JISC Federated Access Management Conference

I recently attended a useful JISC conference entitled Federating the next generation which looked at access management using tools such as Shibboleth and Open Athens to authenticate logins to publisher resources. There was also strong representation from Eduserv Athens – for example their new release of OpenAthens LA 2.0 includes not only a Shibboleth install package but also a single-sign on to Google Apps for each institution domain – free to existing subscribers!

Some librarians reported workflow issues when they switched from Athens to Shibboleth (it seemed for one institution that their IT department had simply installed it on a server and left the library to do all the testing of links!). Other libraries reported a smooth switch over and that they were continuing to use Athens to support non-standard users so adopting a hybrid approach.

Many publishers could not agree on standard login, and some were still not ready; a common solution for libraries was EZProxy which allow off-campus access to products that did not offer either Athens or Shibboleth access.

Successful approaches to identity management were obviously relevant here :  ‘Unless institutions have a much better grasp of who its external users are, its almost impossible for the library to sort out‘  - was one key quote for me. Apparently a Shibboleth server install can be done in 12 mins –according to one speaker – so its not just about how to set it up but how to use it eg who is logging on, what format/syntax of ID they are using, and where they are logging on from: these are the things that will impact the student experience the most, especially as commercial and educational applications of federated identity may converge more in the future. 

JISC have put all the presentations up at http://sites.google.com/site/jiscfam/ and these will be added to the main conference site too in due course.

Thoughts on publishers and where the challenge comes…

A key theme for me that seems to be emerging is the relationship of resources discovery product to the publishers’ content (eg the full-text articles). Solutions to this ‘problem’ – of how to search across publishers’ native databases and harvest content back from them seem to take different forms:  a company like ExLibris will for example still depend on their federated product product (Metalib - either hidden or overt) to search across publishers’ and aggregators’ databases using pre-written connectors, whilst companies like Serial Solutions will by-pass this stage and rely on Open-URL access to publisher’s metadata with a product like Summon, in the same way 360 Link can pick up an article reference from within a third-party A&I database . 
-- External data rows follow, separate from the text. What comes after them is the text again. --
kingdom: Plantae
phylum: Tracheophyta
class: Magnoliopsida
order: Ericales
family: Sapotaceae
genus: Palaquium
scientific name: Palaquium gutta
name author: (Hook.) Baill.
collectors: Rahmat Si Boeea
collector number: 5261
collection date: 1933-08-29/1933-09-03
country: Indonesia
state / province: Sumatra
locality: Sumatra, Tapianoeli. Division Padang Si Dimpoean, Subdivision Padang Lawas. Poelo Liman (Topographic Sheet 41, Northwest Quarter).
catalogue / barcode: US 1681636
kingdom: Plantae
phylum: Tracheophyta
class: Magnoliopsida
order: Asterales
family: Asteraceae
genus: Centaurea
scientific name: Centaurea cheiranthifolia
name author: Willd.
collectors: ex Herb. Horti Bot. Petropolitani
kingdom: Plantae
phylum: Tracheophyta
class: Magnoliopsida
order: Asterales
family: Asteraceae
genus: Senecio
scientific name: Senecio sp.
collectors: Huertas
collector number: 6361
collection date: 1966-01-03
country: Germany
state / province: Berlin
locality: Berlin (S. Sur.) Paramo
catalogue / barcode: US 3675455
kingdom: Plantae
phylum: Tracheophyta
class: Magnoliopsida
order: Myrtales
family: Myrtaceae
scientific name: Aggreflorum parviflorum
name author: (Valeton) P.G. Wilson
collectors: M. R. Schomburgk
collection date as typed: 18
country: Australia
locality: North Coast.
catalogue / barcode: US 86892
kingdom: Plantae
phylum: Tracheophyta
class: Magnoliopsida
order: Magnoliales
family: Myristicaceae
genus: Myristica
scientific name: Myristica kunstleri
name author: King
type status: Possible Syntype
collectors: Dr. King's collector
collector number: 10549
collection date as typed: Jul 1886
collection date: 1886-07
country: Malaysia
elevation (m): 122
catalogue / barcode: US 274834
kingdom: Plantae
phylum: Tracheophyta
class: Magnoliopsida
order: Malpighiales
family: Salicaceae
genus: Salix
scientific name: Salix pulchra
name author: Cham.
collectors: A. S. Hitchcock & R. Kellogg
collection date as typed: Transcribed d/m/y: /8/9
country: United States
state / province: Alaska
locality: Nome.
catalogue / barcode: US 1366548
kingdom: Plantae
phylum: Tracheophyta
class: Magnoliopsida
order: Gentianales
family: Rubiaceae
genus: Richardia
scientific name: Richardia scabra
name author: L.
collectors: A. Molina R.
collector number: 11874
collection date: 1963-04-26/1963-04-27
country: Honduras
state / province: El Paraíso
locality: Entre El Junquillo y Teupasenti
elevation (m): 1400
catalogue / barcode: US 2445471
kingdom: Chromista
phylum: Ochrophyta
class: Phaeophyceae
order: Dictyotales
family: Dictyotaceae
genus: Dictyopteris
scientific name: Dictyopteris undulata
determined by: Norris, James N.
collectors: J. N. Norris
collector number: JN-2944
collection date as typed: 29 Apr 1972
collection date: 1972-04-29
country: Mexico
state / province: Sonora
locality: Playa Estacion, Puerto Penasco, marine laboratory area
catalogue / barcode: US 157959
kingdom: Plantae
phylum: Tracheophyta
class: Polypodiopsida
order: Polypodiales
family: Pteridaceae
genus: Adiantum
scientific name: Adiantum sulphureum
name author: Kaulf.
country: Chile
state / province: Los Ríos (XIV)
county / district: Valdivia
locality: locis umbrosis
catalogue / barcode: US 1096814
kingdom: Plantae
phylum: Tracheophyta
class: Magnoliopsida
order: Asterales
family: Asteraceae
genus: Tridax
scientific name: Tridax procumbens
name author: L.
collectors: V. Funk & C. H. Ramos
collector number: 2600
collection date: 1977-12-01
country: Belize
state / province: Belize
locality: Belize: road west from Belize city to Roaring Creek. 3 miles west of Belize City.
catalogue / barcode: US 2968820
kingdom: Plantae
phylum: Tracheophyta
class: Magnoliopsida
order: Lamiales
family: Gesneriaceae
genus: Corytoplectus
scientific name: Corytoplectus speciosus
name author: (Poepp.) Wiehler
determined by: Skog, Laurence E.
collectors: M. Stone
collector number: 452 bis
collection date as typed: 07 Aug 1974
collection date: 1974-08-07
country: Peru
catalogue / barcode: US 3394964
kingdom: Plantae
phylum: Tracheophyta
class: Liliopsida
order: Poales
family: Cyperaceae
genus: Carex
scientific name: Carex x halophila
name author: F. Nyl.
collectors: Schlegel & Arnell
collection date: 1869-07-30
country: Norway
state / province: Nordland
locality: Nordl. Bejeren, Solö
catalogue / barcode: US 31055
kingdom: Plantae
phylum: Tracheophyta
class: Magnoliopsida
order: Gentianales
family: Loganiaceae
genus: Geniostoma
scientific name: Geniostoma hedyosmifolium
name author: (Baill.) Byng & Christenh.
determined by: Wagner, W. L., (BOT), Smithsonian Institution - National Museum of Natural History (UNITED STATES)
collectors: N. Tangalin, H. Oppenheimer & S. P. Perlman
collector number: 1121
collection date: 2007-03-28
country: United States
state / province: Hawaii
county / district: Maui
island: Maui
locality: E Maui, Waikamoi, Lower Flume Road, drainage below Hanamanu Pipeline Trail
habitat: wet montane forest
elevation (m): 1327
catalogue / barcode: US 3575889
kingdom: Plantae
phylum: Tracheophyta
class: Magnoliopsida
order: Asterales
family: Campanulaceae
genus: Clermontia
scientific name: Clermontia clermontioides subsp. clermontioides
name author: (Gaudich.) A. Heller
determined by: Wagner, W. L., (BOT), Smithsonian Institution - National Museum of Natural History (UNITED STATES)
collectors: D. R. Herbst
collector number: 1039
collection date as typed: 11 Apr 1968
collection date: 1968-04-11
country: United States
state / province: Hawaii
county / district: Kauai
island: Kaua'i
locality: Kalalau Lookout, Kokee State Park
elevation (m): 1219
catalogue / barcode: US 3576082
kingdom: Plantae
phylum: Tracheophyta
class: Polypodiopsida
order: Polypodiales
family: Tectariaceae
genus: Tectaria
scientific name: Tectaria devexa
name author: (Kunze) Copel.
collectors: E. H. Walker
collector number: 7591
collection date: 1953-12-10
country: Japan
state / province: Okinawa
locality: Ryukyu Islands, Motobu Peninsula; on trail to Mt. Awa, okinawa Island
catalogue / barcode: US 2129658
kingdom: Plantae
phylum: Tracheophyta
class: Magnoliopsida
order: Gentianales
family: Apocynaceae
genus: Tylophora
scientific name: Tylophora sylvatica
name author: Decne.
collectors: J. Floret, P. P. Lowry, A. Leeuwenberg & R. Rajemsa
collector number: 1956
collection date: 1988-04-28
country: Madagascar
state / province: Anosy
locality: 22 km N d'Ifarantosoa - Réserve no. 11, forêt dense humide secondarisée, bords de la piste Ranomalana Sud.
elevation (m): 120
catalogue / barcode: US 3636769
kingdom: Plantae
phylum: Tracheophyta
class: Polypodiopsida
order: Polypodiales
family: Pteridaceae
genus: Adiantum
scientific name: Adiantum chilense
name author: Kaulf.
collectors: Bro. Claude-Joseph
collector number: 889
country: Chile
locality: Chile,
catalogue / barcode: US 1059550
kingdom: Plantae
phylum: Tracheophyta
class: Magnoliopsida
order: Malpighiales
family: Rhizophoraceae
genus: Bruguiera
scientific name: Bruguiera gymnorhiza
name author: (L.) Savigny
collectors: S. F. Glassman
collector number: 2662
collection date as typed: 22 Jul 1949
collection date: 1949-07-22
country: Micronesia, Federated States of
It is interesting that Summon is built using an open-source product  architecture – and ditching the need for a federated search back-end is quite a radical step forward into the cloud.  I’m wondering if this is related to their different approach to authentication: both Summon and Metalib seem to be ‘authentication agnostic’ and could work with a variety of authentication systems: but ExLibris seems to prefer the ‘up-front’ password challenge as opposed to Serials Solutions who give you it the other way round: metadata first and only authenticate later.

Is it harder to integrate authentication, as opposed to searching for content, into an institutional login this way round? I don’t yet know as I think it depends what choices we make on identity management. Personally I’m drawn to the ‘up-front’ approach – even though the simplicity of what Serials Solutions are doing is very attractive, I prefer my password challenges at the beginning – rather than at the end of the process. What about others?